New US nukes targeted at Third World

April 23, 1997
Issue 

New US nukes targeted at Third World

By David Muller

The US government is stepping up the technological and nuclear arms race against the Third World. In early April, six radar-evading B-2 "Stealth" bombers were officially commissioned into the US nuclear strike force with a new generation of penetrator nuclear bombs.

The weapons are the biggest enhancement of US nuclear capability since the Cold War's end. The Pentagon can now launch precision raids from its own soil against command bunkers in Iraq or the kind of chemical-weapons factory the US says Libya is building inside a mountain.

The 3.6 metre-long B61-11 drills deep into the earth before exploding in a blast whose shockwaves can crush targets hundreds of metres below, according to information from the Los Alamos Study Group and Greenpeace.

Those organisations charge that this new deployment is a dangerous attempt to expand the role of nuclear weapons to pre-emptive weapons for potential use against non-nuclear Third World countries.

The B61-11 is an earth-penetrating nuclear bomb that can be delivered by variety of US aircraft, including F-16 fighter planes, B-1 and B-2 bombers and possibly the B-52 bomber. As a low yield earth-penetrating "mininuke", it could provide the United States with a weapon that some say could be more realistically used than larger nuclear bombs in regional conflicts.

"This new nuclear capability makes it obvious that decision makers in the Clinton administration are expanding the post-Cold War role of nuclear weapons", said Greg Mello, director of Los Alamos Study Group. "You have to ask, who are the targets: the Russians? or Third-World countries?"

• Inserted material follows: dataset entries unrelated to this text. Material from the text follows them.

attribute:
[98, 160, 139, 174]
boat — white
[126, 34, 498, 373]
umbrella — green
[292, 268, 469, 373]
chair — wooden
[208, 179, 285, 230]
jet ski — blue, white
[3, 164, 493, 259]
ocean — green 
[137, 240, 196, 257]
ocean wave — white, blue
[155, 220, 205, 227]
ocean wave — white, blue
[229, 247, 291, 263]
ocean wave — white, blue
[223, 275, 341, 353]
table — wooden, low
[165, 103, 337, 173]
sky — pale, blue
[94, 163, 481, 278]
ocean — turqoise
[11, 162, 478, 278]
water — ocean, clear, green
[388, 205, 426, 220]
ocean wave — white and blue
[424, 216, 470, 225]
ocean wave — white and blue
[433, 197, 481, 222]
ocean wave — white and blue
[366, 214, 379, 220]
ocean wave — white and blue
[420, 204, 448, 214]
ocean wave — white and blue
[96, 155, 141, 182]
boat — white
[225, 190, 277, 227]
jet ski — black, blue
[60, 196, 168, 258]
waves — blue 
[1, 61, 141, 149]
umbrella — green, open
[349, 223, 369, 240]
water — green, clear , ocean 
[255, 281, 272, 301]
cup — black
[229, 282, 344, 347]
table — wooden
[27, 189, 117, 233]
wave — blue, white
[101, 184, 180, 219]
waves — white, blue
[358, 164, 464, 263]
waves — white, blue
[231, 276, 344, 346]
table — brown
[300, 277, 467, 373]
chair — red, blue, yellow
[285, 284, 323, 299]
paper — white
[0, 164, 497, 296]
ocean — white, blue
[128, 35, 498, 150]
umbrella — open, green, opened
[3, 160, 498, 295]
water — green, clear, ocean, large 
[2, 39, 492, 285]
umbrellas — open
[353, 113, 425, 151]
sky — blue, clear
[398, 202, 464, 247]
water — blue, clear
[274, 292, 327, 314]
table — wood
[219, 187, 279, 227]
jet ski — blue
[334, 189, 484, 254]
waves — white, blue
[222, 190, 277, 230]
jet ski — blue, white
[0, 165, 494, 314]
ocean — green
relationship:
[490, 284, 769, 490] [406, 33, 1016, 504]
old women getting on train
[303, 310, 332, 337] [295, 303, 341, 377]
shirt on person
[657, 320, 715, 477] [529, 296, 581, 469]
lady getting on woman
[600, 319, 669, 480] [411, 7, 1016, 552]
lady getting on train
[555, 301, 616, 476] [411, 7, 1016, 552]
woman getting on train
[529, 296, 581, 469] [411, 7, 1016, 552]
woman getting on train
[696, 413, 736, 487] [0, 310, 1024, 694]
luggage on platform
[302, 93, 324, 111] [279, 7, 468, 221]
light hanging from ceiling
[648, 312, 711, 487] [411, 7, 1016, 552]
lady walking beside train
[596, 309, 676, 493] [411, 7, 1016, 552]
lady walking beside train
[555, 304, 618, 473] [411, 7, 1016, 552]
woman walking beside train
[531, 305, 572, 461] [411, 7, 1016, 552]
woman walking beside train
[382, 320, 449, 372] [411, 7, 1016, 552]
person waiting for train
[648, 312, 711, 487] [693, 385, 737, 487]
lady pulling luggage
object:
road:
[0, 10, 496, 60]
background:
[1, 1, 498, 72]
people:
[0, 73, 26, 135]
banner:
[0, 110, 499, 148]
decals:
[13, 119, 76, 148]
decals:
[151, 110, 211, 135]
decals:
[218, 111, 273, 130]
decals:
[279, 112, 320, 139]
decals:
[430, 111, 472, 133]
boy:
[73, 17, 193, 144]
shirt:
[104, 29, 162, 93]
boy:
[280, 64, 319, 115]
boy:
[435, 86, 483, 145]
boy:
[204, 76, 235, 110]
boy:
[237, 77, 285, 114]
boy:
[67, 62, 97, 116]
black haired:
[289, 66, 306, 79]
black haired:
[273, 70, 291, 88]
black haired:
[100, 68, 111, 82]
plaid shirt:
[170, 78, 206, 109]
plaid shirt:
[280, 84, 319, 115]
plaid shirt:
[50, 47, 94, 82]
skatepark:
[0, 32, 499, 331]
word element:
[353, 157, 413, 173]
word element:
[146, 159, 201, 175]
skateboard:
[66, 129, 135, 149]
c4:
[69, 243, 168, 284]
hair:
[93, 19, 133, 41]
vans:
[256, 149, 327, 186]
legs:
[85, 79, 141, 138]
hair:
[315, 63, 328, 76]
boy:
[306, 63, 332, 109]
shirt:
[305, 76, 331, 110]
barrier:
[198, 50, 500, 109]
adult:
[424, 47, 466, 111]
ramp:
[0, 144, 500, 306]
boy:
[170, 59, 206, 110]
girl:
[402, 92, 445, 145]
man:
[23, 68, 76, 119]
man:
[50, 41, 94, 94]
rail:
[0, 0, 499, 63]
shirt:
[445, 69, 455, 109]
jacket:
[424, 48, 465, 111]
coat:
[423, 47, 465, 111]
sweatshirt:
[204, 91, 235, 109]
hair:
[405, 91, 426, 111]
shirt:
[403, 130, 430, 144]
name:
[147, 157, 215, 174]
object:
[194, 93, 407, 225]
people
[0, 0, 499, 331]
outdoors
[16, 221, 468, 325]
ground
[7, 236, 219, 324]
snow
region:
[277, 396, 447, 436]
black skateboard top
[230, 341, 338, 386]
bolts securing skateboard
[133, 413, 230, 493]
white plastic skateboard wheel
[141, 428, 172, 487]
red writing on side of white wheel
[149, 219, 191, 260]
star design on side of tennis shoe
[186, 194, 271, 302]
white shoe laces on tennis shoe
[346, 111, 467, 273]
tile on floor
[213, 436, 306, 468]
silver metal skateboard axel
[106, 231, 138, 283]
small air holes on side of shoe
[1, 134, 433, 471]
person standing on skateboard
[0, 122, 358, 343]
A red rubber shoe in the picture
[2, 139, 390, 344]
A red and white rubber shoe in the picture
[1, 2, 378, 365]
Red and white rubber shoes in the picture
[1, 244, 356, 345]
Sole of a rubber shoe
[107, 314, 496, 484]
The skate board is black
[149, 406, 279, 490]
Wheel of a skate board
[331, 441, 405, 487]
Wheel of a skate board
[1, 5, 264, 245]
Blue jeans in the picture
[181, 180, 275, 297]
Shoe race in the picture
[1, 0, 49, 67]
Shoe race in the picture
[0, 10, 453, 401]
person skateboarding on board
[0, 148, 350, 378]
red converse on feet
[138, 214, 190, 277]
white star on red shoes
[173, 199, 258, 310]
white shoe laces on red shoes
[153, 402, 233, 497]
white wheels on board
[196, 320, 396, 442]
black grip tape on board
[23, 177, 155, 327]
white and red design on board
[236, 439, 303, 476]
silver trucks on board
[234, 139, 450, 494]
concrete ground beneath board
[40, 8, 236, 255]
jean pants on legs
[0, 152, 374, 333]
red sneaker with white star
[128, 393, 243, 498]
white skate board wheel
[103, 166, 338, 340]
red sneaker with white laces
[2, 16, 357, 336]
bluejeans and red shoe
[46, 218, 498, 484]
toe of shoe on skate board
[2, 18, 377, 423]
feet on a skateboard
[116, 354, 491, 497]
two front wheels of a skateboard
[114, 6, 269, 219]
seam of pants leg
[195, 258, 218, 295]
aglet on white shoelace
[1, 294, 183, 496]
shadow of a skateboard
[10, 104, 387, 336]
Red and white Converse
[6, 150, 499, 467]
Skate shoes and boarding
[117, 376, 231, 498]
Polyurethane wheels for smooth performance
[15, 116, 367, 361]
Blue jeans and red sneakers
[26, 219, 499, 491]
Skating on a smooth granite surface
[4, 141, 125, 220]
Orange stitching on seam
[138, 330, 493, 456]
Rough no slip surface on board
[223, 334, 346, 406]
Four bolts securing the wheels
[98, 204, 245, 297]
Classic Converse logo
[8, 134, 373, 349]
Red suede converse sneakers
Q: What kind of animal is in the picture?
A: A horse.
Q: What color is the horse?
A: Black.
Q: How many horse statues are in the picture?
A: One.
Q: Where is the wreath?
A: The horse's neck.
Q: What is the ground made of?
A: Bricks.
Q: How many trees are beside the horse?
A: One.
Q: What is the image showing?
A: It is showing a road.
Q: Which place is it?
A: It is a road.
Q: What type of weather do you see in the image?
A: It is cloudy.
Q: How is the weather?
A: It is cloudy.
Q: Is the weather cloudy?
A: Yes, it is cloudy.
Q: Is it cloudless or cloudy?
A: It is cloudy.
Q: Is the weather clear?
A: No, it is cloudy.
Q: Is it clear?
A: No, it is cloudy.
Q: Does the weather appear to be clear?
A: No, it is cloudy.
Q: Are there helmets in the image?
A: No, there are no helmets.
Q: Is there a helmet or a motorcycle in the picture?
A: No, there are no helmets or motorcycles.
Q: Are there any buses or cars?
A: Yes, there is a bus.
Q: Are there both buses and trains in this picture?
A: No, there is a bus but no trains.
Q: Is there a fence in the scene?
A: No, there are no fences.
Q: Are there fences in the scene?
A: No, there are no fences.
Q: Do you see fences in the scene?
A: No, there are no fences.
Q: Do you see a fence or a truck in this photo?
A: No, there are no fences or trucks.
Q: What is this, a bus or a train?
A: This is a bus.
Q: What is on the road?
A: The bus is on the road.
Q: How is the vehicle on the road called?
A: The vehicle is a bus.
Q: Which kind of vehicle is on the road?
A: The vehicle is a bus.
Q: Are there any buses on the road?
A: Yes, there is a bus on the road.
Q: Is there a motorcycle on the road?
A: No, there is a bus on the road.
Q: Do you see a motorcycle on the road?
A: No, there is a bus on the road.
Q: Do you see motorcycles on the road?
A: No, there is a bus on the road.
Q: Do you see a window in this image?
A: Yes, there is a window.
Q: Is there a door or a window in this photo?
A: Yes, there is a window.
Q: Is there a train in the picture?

The earth-penetrating capability is intended for deeply buried targets such as command and control bunkers. Senior Pentagon officials ignited controversy last April by suggesting that the earth-penetrating weapon would soon be available for possible use against a suspected underground chemical factory being built by Libya at Tarhunah.

This thinly veiled threat came just 11 days after the United States signed the African Nuclear Weapons Free Zone Treaty, designed to prohibit signatories from using or threatening to use nuclear weapons against any other signatory, including Libya.